Segment Open
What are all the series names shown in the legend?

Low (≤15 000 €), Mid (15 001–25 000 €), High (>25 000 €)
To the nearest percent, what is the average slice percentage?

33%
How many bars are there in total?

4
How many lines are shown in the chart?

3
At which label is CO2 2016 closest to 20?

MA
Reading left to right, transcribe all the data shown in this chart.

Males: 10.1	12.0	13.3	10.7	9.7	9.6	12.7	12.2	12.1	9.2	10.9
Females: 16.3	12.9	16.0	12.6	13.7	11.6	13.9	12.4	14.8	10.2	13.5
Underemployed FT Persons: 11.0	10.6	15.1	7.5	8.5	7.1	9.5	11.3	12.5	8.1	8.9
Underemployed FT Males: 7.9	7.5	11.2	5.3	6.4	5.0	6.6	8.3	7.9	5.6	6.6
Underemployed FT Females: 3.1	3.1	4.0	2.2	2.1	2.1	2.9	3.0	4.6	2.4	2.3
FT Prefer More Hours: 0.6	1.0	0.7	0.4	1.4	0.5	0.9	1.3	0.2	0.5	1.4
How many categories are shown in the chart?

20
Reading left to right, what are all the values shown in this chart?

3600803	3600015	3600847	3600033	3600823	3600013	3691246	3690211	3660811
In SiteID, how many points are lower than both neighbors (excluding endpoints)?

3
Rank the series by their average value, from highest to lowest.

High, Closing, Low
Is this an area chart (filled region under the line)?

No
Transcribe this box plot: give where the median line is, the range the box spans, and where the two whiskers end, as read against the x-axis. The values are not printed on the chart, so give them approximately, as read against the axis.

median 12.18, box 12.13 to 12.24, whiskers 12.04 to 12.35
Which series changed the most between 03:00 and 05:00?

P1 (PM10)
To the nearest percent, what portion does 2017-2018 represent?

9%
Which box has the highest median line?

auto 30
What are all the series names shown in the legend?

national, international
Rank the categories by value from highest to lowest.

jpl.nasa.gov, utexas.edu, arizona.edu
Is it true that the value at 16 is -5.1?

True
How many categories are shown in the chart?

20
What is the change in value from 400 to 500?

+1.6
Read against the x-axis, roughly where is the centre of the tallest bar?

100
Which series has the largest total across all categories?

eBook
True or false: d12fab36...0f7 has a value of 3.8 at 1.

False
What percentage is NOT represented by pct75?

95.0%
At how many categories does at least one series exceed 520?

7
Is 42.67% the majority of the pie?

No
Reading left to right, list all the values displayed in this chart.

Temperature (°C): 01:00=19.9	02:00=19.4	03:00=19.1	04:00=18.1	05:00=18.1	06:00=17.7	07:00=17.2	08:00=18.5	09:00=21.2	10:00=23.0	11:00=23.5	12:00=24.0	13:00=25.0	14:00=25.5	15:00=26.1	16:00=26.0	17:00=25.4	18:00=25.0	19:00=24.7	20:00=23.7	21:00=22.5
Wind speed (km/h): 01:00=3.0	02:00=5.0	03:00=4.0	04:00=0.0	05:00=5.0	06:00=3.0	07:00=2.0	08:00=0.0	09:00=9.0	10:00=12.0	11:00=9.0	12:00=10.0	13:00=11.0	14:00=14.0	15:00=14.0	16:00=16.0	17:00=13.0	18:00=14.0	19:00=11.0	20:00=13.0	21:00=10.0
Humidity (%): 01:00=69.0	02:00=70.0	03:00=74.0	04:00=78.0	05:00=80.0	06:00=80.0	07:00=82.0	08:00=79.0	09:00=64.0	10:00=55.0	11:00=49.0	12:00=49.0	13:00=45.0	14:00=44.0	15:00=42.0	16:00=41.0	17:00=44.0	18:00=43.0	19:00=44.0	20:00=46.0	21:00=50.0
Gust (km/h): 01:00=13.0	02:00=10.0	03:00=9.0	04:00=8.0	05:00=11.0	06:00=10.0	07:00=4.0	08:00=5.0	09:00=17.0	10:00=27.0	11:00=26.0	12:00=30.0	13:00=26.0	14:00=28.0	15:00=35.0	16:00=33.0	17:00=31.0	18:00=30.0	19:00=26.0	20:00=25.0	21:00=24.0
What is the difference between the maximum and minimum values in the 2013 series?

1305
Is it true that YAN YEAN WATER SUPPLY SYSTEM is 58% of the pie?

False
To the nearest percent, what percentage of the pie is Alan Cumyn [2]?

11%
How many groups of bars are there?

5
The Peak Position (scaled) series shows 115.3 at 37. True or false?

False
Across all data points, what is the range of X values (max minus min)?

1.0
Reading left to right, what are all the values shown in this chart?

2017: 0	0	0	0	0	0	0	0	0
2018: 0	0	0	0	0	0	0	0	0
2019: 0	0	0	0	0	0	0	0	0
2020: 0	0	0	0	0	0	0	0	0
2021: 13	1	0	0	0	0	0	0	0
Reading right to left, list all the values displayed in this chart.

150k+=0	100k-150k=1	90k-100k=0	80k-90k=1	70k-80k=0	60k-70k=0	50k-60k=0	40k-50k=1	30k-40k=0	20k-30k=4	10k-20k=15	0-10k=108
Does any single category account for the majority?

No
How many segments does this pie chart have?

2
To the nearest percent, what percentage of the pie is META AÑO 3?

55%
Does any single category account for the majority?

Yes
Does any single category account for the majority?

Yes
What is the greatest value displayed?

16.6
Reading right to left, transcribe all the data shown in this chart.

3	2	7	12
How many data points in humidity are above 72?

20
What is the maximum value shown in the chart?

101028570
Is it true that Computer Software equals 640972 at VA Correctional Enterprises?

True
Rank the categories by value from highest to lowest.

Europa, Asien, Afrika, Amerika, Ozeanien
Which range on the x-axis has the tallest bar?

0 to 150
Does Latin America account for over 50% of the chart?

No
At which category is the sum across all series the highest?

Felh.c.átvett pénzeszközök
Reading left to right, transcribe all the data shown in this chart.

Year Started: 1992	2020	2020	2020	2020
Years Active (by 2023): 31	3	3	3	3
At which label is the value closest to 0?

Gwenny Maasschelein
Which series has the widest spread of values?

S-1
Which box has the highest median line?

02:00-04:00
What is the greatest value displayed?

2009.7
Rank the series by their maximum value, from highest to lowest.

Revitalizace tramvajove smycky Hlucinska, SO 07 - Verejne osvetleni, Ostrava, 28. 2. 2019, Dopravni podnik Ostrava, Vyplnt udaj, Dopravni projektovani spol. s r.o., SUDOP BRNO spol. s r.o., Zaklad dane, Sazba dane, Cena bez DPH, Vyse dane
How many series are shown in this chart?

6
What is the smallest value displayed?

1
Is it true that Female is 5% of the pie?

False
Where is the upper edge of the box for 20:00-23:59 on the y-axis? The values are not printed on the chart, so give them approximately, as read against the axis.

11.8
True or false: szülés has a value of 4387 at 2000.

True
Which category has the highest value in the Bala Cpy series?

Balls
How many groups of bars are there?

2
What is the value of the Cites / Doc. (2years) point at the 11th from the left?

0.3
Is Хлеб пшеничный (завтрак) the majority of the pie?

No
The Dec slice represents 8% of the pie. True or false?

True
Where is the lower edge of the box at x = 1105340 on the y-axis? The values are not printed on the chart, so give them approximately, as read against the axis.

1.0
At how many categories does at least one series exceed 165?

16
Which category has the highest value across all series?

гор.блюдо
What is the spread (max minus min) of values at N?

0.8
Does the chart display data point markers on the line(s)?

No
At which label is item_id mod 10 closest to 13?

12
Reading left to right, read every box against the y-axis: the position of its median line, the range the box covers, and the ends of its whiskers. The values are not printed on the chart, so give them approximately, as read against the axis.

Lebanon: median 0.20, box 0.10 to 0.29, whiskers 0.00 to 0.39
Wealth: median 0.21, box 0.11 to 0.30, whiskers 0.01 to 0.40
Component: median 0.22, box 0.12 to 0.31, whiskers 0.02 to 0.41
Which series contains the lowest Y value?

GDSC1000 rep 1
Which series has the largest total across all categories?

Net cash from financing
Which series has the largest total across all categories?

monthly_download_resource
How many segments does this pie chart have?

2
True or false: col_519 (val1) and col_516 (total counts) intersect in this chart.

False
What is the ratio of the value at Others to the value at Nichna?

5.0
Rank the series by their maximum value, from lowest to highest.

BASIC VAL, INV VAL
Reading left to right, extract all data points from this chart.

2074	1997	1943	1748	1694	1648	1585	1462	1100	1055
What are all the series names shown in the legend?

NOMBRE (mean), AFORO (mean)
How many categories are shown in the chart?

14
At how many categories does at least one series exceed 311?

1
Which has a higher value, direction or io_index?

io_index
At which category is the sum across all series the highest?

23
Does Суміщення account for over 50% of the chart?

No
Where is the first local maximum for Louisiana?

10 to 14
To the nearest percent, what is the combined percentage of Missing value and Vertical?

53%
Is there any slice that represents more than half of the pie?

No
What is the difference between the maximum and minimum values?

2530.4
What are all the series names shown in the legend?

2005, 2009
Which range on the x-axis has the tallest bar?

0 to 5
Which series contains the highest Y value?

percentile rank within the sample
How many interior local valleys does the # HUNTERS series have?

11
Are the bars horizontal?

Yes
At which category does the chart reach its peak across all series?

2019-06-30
Segment Closed
TASK STATEMENT »
Please render the data above as a JSON list of strings with one string per line, leaving out blank lines. Begin at the line that contains "national, international" and stop after the line that contains "Reading left to right, list".

OUTPUT FOR THIS EXERCISE »
[
  "national, international",
  "Rank the categories by value from highest to lowest.",
  "jpl.nasa.gov, utexas.edu, arizona.edu",
  "Is it true that the value at 16 is -5.1?",
  "True",
  "How many categories are shown in the chart?",
  "20",
  "What is the change in value from 400 to 500?",
  "+1.6",
  "Read against the x-axis, roughly where is the centre of the tallest bar?",
  "100",
  "Which series has the largest total across all categories?",
  "eBook",
  "True or false: d12fab36...0f7 has a value of 3.8 at 1.",
  "False",
  "What percentage is NOT represented by pct75?",
  "95.0%",
  "At how many categories does at least one series exceed 520?",
  "7",
  "Is 42.67% the majority of the pie?",
  "No",
  "Reading left to right, list all the values displayed in this chart."
]